その後、三人はお互いのことを話し合い、理解を深めていった。それは、晩飯を食べ終わり、普段ならもう寝る時間であった戌の刻(午後7時頃)を超えて、亥の刻(午後10時頃)まで話し続けていた。
それからというもの、大松と市松、夜叉丸は一緒に行動するようになった。午前中の寺通いについては、大松の学力についていけない市松と夜叉丸は大松より簡単な授業を受けていたが(というより、大松が同年齢の子より難しい授業を受けていただけ)、それ以外は常に一緒であることが多かった。
また、横山城から帰ってくる山内一豊や前野長康、浅野長吉や岐阜に滞在している浅野長勝に武術を共に習ったため、大松は市松や夜叉丸と競い合うように上達していった。
「なあ、我らで『義兄弟の契り』を結ばないか?」
三人が知り合って一月経ったある日のこと、大松が市松と夜叉丸に提案した。
「『義兄弟の契り』?やめたほうが良いと思うぜ、若さん」
大松の提案に市松が反対した。
「なんでさ。『三国志』の劉備、関羽、張飛みたいになろうよ」
「いや、若さん。確か若さんは夜叉丸と同い年だろ?俺は一つ年上だぜ?俺が長兄になるんだぞ?」
ちなみに市松は永禄四年生まれ。大松と夜叉丸が永禄五年生まれである。
「よし、やめよう」
「はやっ!」
提案を撤回した大松に、夜叉丸が驚きの声を上げた。
「まあ、別に若さんを兄貴って呼ぶのは別に構わねえんだがよ。若さん顔に似合わず剣術強えし」
「顔は余計だ」
市松の発言にムッとする大松。大松は大きくになるにつれて、段々と男らしい顔つきになっていたが、それでも母親の面影を色濃く残しているため、あまり強そうではない顔立ちとなってしまっていた。しかも、ここ最近は部屋で勉学をすることが多くなったため、日に焼かれることがなく、ますます弱々しい顔立ちとなっていった。これが大松にとってコンプレックスとなりつつあった。
そんな大松だが、実は三人の中で一番剣術が強い。意外かと思われるが、市松と夜叉丸は剣術の型を知らずにただ木刀を振り回すだけなので、剣術を6歳頃から学んでいる大松にしては組みやすい相手なのだ。もっとも、ちゃんとした剣術を学び始めた二人はメキメキと腕が上達しており、大松も最初の頃のような相手を舐めた戦いはできなくなりつつあるが。

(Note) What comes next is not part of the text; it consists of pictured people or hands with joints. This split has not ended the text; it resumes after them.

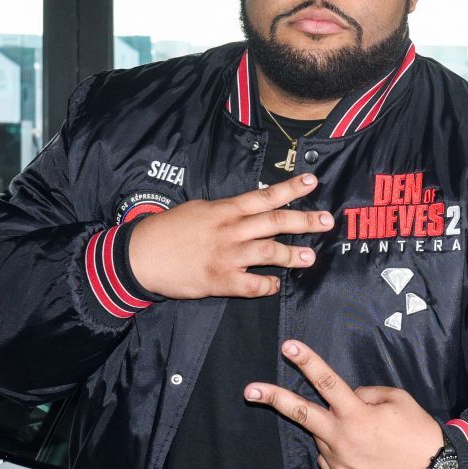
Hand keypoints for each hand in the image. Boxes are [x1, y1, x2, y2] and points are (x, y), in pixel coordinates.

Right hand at [127, 173, 333, 298]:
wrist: (141, 256)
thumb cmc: (169, 231)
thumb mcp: (199, 209)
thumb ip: (227, 210)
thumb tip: (251, 207)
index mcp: (224, 210)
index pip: (264, 196)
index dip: (291, 189)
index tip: (313, 183)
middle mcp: (229, 230)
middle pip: (275, 222)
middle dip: (304, 221)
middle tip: (327, 221)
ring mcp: (226, 256)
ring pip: (268, 252)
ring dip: (293, 255)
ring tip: (310, 257)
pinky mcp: (219, 281)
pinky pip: (252, 285)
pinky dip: (267, 285)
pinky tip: (276, 285)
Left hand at [245, 340, 444, 468]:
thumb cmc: (418, 431)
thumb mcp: (398, 399)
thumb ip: (366, 394)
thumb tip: (348, 398)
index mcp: (358, 415)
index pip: (327, 383)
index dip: (307, 362)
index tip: (288, 346)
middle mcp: (342, 439)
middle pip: (302, 413)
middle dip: (274, 398)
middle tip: (250, 390)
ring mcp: (340, 463)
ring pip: (324, 437)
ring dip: (335, 430)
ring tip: (368, 438)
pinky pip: (331, 459)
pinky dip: (341, 452)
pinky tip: (365, 455)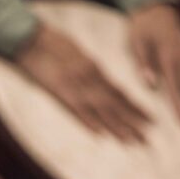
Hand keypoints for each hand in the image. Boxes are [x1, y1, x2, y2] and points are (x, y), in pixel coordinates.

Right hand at [15, 23, 151, 142]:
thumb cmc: (51, 43)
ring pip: (101, 109)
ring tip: (132, 140)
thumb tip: (101, 80)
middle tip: (147, 138)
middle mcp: (90, 78)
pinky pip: (77, 109)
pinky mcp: (60, 91)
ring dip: (117, 126)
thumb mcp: (76, 52)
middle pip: (115, 103)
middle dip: (133, 121)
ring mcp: (76, 85)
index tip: (149, 119)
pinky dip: (89, 121)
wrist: (30, 37)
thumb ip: (89, 68)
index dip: (135, 106)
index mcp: (94, 68)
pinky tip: (100, 133)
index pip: (119, 91)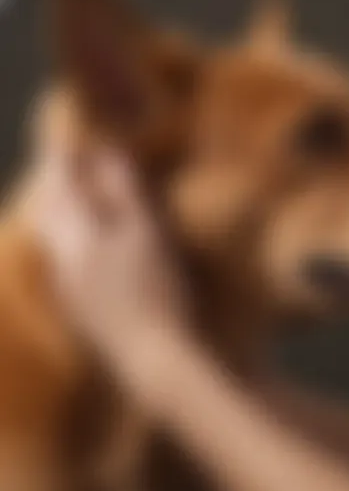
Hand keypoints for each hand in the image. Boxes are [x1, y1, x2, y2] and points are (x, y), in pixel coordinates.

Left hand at [29, 131, 186, 389]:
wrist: (154, 356)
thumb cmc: (155, 288)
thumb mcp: (147, 232)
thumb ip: (127, 191)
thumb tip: (109, 154)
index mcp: (76, 238)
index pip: (61, 187)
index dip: (62, 159)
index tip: (65, 135)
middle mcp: (63, 260)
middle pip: (51, 213)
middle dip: (58, 184)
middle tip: (71, 163)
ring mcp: (69, 287)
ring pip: (57, 237)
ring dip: (65, 211)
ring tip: (82, 197)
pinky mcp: (81, 307)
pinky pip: (67, 259)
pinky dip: (76, 236)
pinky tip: (95, 242)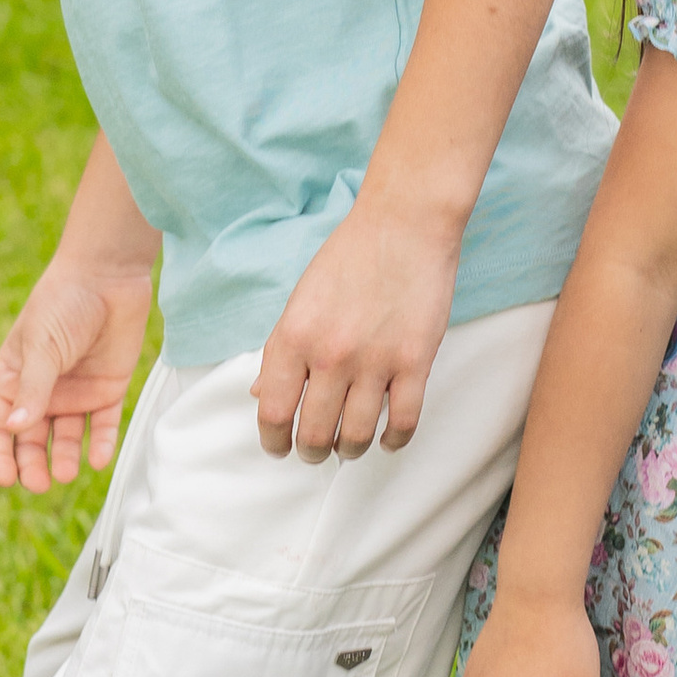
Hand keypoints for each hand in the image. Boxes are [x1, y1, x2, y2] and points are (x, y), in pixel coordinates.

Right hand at [0, 256, 155, 491]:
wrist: (109, 275)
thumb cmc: (63, 303)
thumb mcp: (41, 346)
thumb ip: (32, 389)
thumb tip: (16, 429)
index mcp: (13, 378)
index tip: (6, 478)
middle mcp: (42, 391)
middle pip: (31, 440)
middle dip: (32, 464)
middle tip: (39, 483)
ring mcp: (75, 392)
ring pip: (65, 438)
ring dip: (64, 458)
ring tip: (66, 472)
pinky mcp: (107, 390)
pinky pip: (102, 426)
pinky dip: (100, 444)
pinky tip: (98, 459)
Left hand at [253, 195, 460, 461]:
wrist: (403, 224)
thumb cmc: (349, 257)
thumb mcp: (300, 301)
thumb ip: (281, 351)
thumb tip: (261, 394)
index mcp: (292, 338)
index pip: (273, 414)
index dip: (273, 440)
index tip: (279, 447)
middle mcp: (329, 356)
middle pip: (314, 435)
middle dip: (312, 452)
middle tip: (315, 452)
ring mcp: (374, 361)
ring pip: (357, 436)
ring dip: (350, 450)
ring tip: (349, 447)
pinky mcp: (415, 361)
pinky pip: (403, 421)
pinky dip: (393, 440)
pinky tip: (387, 439)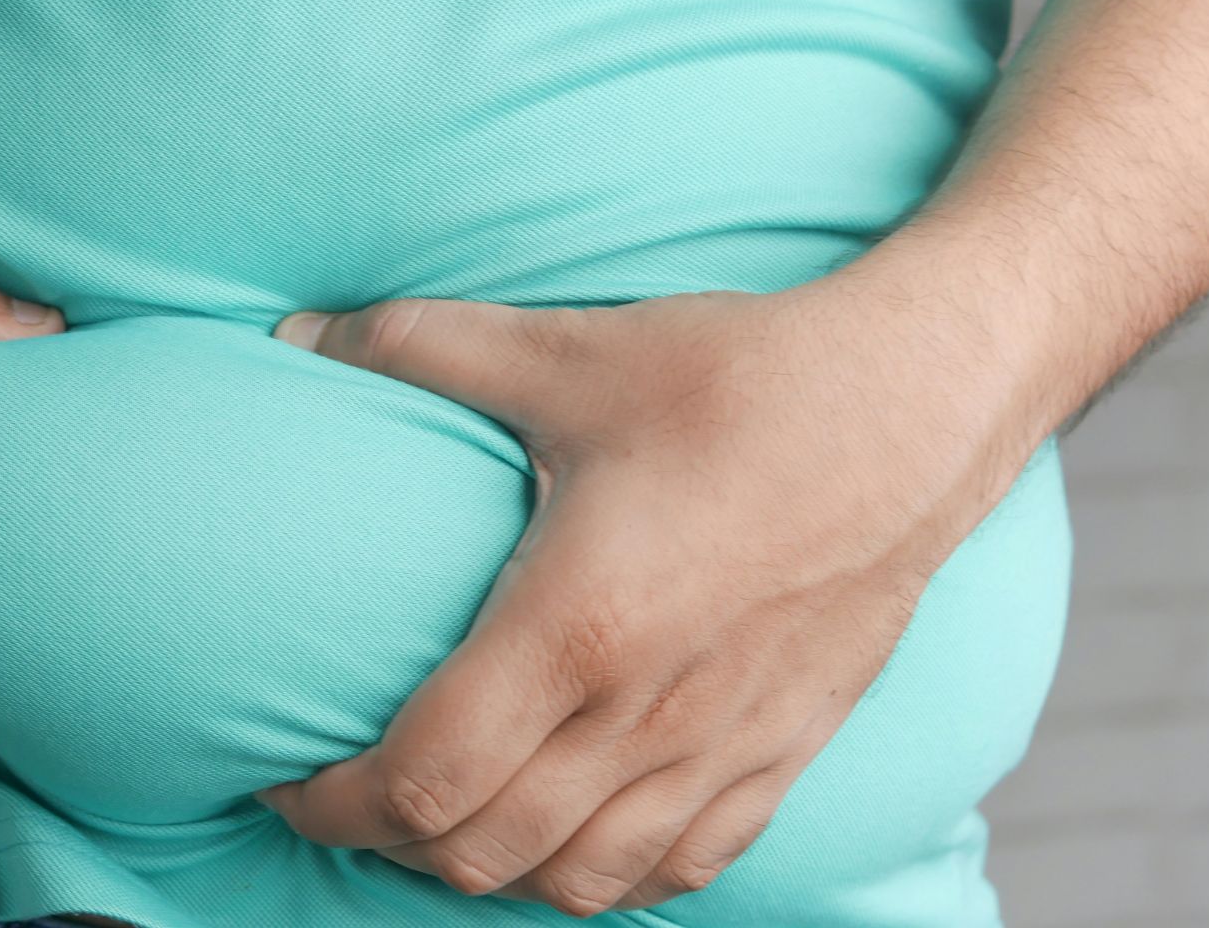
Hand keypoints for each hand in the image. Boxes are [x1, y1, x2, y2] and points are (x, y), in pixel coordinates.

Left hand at [254, 281, 1042, 913]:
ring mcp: (723, 748)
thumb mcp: (565, 350)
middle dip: (389, 844)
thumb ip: (415, 346)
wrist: (920, 404)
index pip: (423, 779)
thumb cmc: (741, 379)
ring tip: (445, 820)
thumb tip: (294, 336)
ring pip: (577, 881)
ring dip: (489, 870)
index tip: (288, 779)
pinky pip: (682, 871)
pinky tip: (570, 836)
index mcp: (576, 627)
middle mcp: (646, 714)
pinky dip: (604, 877)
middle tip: (350, 794)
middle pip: (482, 853)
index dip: (333, 804)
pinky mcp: (785, 752)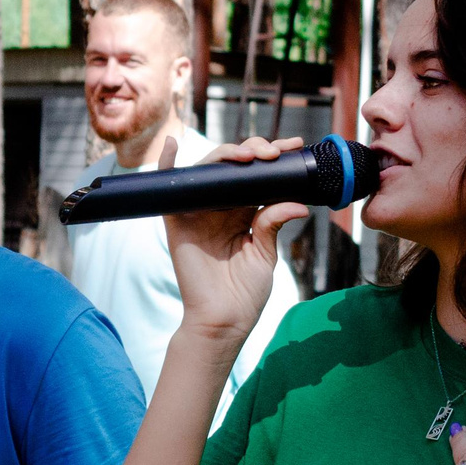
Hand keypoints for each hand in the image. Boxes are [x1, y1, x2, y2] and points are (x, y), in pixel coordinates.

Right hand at [160, 140, 307, 345]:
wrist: (223, 320)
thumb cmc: (245, 293)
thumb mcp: (266, 253)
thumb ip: (273, 222)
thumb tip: (297, 202)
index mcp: (244, 213)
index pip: (258, 175)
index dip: (274, 158)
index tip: (294, 149)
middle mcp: (221, 207)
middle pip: (235, 166)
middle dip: (256, 150)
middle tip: (275, 153)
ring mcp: (198, 211)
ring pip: (209, 169)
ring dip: (227, 154)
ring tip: (249, 155)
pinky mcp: (177, 220)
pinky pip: (170, 187)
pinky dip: (168, 163)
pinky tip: (174, 144)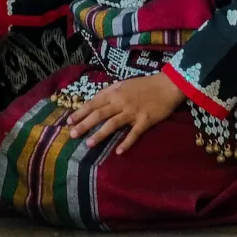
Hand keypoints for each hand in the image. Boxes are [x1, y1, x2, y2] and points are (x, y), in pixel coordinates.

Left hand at [66, 73, 184, 153]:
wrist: (167, 85)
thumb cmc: (144, 85)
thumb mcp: (124, 84)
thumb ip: (109, 92)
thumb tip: (95, 101)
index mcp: (115, 93)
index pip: (94, 103)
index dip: (81, 112)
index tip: (69, 121)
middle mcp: (121, 102)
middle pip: (100, 114)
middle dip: (85, 124)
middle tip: (72, 134)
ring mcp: (133, 112)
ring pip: (113, 124)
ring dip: (100, 134)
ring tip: (88, 144)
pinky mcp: (145, 120)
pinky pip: (135, 133)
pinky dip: (127, 142)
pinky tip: (118, 152)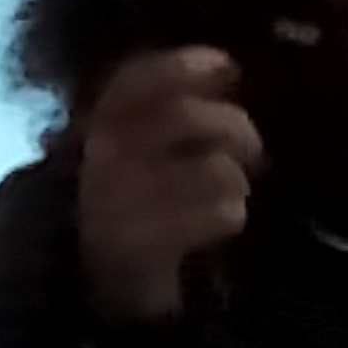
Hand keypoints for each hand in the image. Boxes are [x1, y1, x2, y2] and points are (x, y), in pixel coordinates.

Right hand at [74, 48, 262, 324]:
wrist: (101, 282)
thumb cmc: (134, 199)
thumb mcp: (136, 144)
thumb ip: (167, 106)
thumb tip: (226, 68)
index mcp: (96, 124)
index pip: (135, 79)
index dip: (184, 65)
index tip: (226, 68)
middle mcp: (101, 156)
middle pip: (188, 119)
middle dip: (236, 129)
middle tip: (251, 148)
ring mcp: (119, 203)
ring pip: (215, 168)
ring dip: (235, 179)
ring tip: (231, 191)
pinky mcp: (143, 247)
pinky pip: (219, 212)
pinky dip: (231, 214)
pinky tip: (222, 221)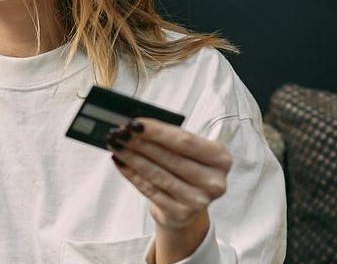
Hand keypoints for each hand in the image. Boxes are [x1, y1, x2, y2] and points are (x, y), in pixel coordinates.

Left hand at [106, 119, 231, 261]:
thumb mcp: (189, 150)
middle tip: (119, 132)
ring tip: (116, 144)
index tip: (135, 122)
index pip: (184, 141)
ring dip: (132, 157)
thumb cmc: (187, 168)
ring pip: (157, 174)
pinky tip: (120, 162)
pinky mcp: (180, 214)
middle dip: (140, 142)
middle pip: (169, 157)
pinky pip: (150, 190)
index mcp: (220, 158)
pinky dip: (131, 174)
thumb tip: (136, 125)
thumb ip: (169, 136)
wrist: (189, 204)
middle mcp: (213, 182)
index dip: (157, 131)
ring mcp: (198, 201)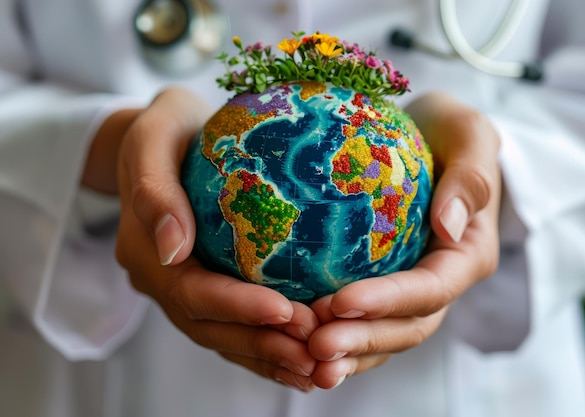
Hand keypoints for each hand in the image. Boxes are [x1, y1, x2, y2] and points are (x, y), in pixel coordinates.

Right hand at [111, 87, 318, 390]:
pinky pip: (233, 325)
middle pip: (208, 326)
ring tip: (317, 368)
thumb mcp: (153, 136)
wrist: (163, 136)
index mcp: (144, 250)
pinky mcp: (206, 286)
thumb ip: (154, 190)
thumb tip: (174, 249)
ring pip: (222, 335)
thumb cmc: (164, 128)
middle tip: (313, 351)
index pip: (190, 291)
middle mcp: (161, 278)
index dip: (235, 307)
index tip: (285, 311)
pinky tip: (303, 358)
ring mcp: (181, 288)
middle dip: (261, 342)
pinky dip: (266, 345)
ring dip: (268, 355)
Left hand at [307, 92, 501, 388]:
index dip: (388, 302)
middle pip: (407, 326)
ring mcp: (414, 289)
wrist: (438, 139)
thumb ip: (469, 177)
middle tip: (316, 345)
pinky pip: (364, 320)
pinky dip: (339, 335)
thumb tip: (447, 225)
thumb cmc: (453, 133)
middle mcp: (442, 281)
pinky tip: (301, 344)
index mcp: (467, 253)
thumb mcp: (469, 134)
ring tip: (306, 360)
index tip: (340, 302)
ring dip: (349, 352)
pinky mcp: (386, 285)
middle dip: (363, 339)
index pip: (430, 288)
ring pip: (385, 334)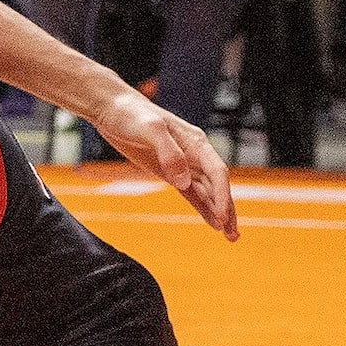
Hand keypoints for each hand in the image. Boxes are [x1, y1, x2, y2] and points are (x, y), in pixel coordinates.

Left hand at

「そうですね、では俺も若のことを長兄、と呼びましょう。若、というよりは親しみやすいかも」
「お、それじゃあ、俺のことは次兄様と呼べ」
「ふざけるな。お前は市松だ」
夜叉丸と市松のやり取りに思わず大松は吹き出してしまった。大松は二人の手を取ると、こう宣言した。
「二人共ありがとう。頼りない兄かもしれないが、二人にとって相応しい兄であるよう、鍛錬と勉学に励むことにしよう。これからも、兄を支えてくれ」
大松の宣言に、市松と夜叉丸は力強く頷いたのだった。
注釈
豊臣秀吉の母、大政所の名前は”なか”という説がある。しかし、それを示す一次資料が見つかっていないため、この小説では”なか”とはしていない。